§ RECORDS TO USE:
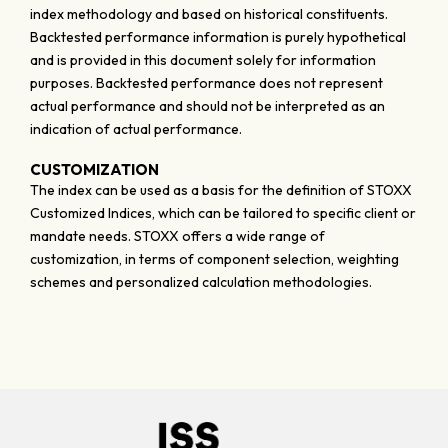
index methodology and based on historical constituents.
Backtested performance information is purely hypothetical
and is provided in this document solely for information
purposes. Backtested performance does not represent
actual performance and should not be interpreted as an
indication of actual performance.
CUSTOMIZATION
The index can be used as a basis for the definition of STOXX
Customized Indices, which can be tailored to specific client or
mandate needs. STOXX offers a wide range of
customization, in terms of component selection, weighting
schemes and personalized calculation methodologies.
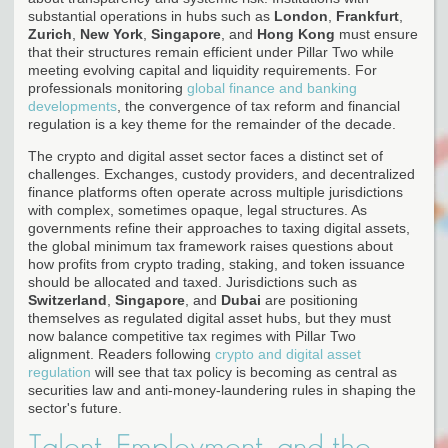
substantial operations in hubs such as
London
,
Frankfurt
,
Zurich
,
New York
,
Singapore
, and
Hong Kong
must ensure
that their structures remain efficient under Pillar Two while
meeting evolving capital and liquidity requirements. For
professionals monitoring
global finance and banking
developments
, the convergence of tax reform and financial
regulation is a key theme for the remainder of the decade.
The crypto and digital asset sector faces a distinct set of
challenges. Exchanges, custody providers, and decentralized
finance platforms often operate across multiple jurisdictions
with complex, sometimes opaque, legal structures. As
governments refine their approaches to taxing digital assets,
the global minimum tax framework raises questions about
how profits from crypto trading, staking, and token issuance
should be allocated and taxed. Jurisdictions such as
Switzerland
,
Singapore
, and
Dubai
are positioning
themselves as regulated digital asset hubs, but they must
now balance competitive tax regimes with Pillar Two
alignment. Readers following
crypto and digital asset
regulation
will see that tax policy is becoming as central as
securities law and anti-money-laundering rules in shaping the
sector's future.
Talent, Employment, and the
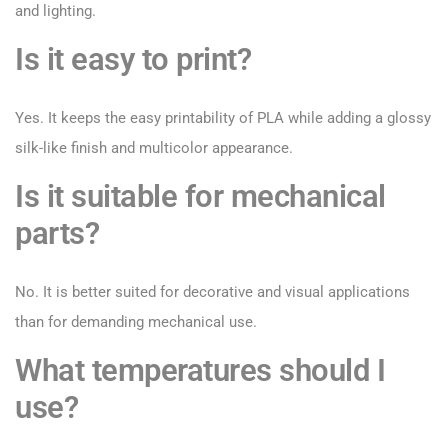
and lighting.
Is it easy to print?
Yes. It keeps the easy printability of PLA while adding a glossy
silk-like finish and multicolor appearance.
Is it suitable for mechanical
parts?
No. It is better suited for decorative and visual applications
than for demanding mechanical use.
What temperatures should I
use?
--
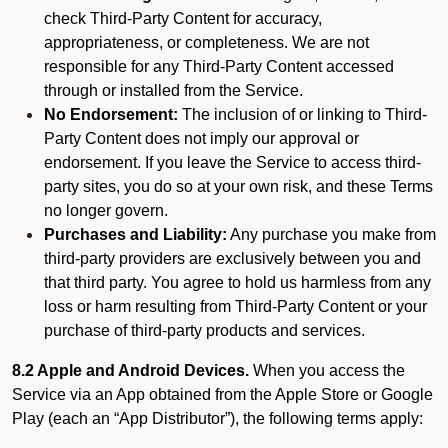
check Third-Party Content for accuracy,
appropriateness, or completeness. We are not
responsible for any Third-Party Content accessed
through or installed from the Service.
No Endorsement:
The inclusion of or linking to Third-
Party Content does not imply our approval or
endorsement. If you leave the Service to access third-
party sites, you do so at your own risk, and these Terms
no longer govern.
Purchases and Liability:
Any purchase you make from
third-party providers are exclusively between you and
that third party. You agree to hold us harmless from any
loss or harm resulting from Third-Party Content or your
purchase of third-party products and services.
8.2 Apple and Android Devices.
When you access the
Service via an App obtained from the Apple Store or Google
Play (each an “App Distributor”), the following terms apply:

§ TASK DIRECTIONS: Above are the records; from them, give again exactly the lines from the one containing "purchase of third-party" through the one containing "Play (each an", both included.

§ SOLUTION FOR THIS PROBLEM:
purchase of third-party products and services.
8.2 Apple and Android Devices.
When you access the
Service via an App obtained from the Apple Store or Google
Play (each an “App Distributor”), the following terms apply:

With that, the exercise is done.